Albane Leprince // Photo credit: Pixabay 12:48pm, September 27, 2023

La Boîte Immo, published this Tuesday its third Interkab Observatory in which it reveals the figures communicated by 8,000 independent agencies. Unsurprisingly, the real estate market at the national level remains seized, the fault, especially to the sellers! We tell you everything...

The sprinkler watered. As we now know, the real estate market is in crisis in France and the phenomenon seems to be accentuated in the third quarter of 2023 compared to the end of June. According to the third Interkab Observatory of La Boîte Immo, sellers are largely responsible for the current situation. While the number of transactions drops and sellers (who are also 90% buyers) are reluctant to lower the price of their property, and find themselves blocked in their purchase projects.

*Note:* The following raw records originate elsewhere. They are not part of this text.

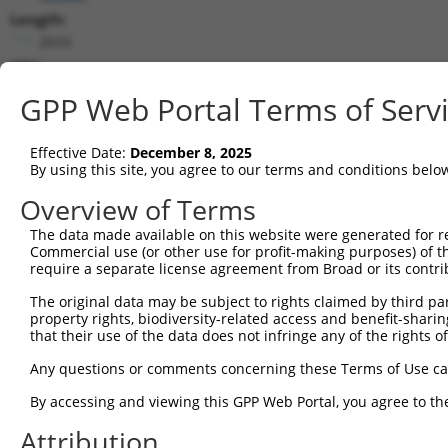
Length:
2633
CDS:
217..1746
GPP Web Portal Terms of Serv
shRNA constructs matching this tr
Effective Date:
December 8, 2025
This list includes all shRNAs that have a perfect SDR
By using this site, you agree to our terms and conditions belo
transcript they were originally designed to target. F
Overview of Terms
designed to target: (i) a different isoform or obsolete
The data made available on this website were generated for r
transcript of an orthologous gene (in this collectio
Commercial use (or other use for profit-making purposes) of t
transcript of a different gene (from the same or diff
require a separate license agreement from Broad or its contri
The original data may be subject to rights claimed by third part
property rights, biodiversity-related access and benefit-sharing 
Mat
Clone ID
Target Seq
Vector
that their use of the data does not infringe any of the rights of
Posi
Any questions or comments concerning these Terms of Use c
1
TRCN0000275740
CGTCCGATCCTAACGTGTATG
pLKO_005
1
By accessing and viewing this GPP Web Portal, you agree to th
2
TRCN0000130627
CCTACTACGATGCAATCCTGA
pLKO.1
1
Attribution
3
TRCN0000129700
CGATTCCAAAGGGAAGAATAT
pLKO.1
1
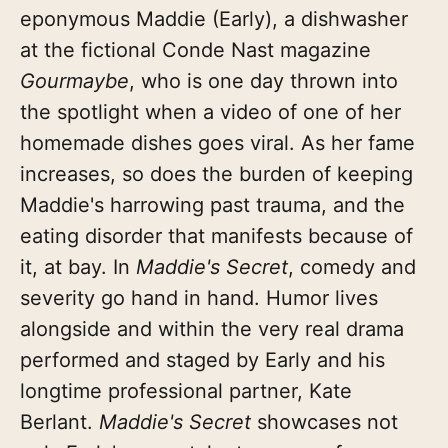
eponymous Maddie (Early), a dishwasher
at the fictional Conde Nast magazine
Gourmaybe
, who is one day thrown into
the spotlight when a video of one of her
homemade dishes goes viral. As her fame
increases, so does the burden of keeping
Maddie's harrowing past trauma, and the
eating disorder that manifests because of
it, at bay. In
Maddie's Secret
, comedy and
severity go hand in hand. Humor lives
alongside and within the very real drama
performed and staged by Early and his
longtime professional partner, Kate
Berlant.
Maddie's Secret
showcases not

>> READ ALSO - Real estate market developments are 'confusing', says BIS economist

87% of sellers are also looking to buy

Indeed, according to the study of La Boîte Immo, only half of them agree to negotiate. Worse, in the Alpes-Maritimes department, they are more than 7 out of 10 to maintain their prices even though the number of properties for sale increased by 21% during the last quarter. As a result, owners who can't sell can't buy either. The snake bites its own tail... But that's not all. Added to this phenomenon is an increase in sales times.

Today, it takes an average of 91 days to sign a compromise, i.e. 33 days more than in the second quarter of 2023... This even goes up to 113 days in Montpellier, 107 in Toulouse and 105 in Nantes. As a result, the number of goods in stock explodes. There were 104,000 in February 2023 at the national level, they are now 366,000.

Agents select sellers

Between the increase in sales times, the volume of stocks and the fall in the number of transactions, mistrust reigns among independent real estate agents. Still according to the Interkab Observatory, they are 56% to say they are more attentive to the properties they select. They now prefer to refuse a sales mandate when they feel that the price charged by the owners is too high. A proportion that rises to 80% in the departments of Hauts-de-Seine and Val-de-Marne.